Ruthe Howes, an attorney with the Cook County State's Attorney's office, testified that she met with defendant during the evening of July 17, 2000. Defendant told her that on the day of the accident, he had been working at a construction site in Lake Forest. On his way to work that morning, defendant had purchased a 1.75 liter of vodka. At the construction site, defendant had a "couple" of drinks consisting of vodka and 7-up before eating lunch. After lunch, defendant had "a couple of drinks in the afternoon" before leaving for home. Howes stated that defendant told her that as he was about to get into the lane on Golf Road that turns left onto Elmhurst Road, his vehicle struck the victim. Defendant told Howes that he did not see the victim until he hit her and that as soon as he realized he had hit something, he stopped the vehicle. Howes further stated that she was informed by defendant that, at the time of the accident, he was traveling near the posted speed limit of 40 miles per hour and he had swerved his truck in an attempt to avoid hitting the victim. Howes also testified that about 6:25 p.m. the day of the accident, she went to the accident scene. There, she saw a bottle of vodka in the cab of defendant's truck, which had a "strong odor" of vodka inside it.

On cross-examination, Howes admitted to not including anything about the smell of alcohol in defendant's truck in the notes she had prepared in connection to the case. On redirect, Howes testified without objection that defendant told her that he would take responsibility for driving under the influence of alcohol, but he would not take responsibility for the reckless homicide. On recross, Howes admitted that defendant's statements with respect to taking responsibility on the charges were also not included in her notes.

Officer Richard Tracy, an evidence technician with the Mount Prospect police department, testified that a cup, which contained about a teaspoon of liquid, was recovered from the console of defendant's truck. A bottle of "Skol" vodka, with about three-quarters of its contents gone, was also recovered from defendant's vehicle. Tracy testified that there were no skid marks from defendant's truck present at the scene.

Sergeant John Dahlberg, who testified as an expert in the field of accident reconstruction, stated that he arrived at the scene about 3 p.m. on the day at issue. Once there, Dahlberg was informed by defendant that he had been traveling slightly below the 40-mile-per-hour speed limit westbound on Golf Road when the victim came "out of nowhere" and entered into his path. Dahlberg, while sitting in the backseat of a squad car with defendant, detected a "relatively strong odor of alcoholic beverage emanating from his breath." Dahlberg testified that defendant's eyes were "bloodshot" and "glassy." When Dahlberg asked defendant whether he had consumed any alcohol prior to the accident, defendant was "very hesitant" to answer and did not commit to an answer.

Dataset content
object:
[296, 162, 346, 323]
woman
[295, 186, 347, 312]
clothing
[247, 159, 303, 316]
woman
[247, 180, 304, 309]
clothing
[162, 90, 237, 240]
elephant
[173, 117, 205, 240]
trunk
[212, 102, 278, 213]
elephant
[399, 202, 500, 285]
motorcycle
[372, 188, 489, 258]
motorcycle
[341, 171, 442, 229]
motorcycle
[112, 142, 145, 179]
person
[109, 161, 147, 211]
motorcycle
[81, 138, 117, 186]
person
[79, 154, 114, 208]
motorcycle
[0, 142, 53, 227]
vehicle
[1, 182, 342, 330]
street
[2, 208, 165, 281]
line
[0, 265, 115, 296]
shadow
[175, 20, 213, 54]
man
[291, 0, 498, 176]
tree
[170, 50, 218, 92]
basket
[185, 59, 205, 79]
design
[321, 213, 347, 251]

To do
A - Where had the defendant been working on the day of the accident, according to the testimony excerpt?
B - Please list every witness named in the testimony excerpt.
C - Pick up the testimony excerpt after its last sentence and carry it on.
The records play no part in this work.

Answers for the tasks
A - At a construction site in Lake Forest.

B - Ruthe Howes, Officer Richard Tracy, Sergeant John Dahlberg

C -
Based upon the condition of the truck defendant was driving, Dahlberg concluded that the damage was consistent with defendant's version of events that he had attempted to avoid hitting the victim prior to impact. Dahlberg further testified that there were no tire marks in the area before the location where the victim was struck and that tire marks past the area did not come from defendant's truck.

On cross-examination, Dahlberg testified that prior to speaking with defendant, he had not been told that the accident was alcohol related. Dahlberg stated that during his conversation with defendant, he had no problem understanding him. He also stated that there appeared to be "a lack of pre-impact braking and a lack of post-impact braking" on defendant's part.

The parties stipulated that the vodka bottle and cup recovered from defendant's vehicle contained ethyl alcohol. The parties further stipulated that based upon a blood sample taken from defendant at 5:40 p.m. the day of the accident, his blood-alcohol concentration (BAC) was .13.

The parties also stipulated that if called as a witness at trial, Officer Szmergalski of the Mount Prospect police department would testify that he spoke with Jeffrey Easton, the driver of the vehicle in which Terry Thomas was a passenger, after the accident. Easton told the officer that he saw the victim step off the curb and look to her left. When she saw the approaching traffic, the victim ran in front of the truck driven by defendant and he "tried to swerve to avoid hitting her."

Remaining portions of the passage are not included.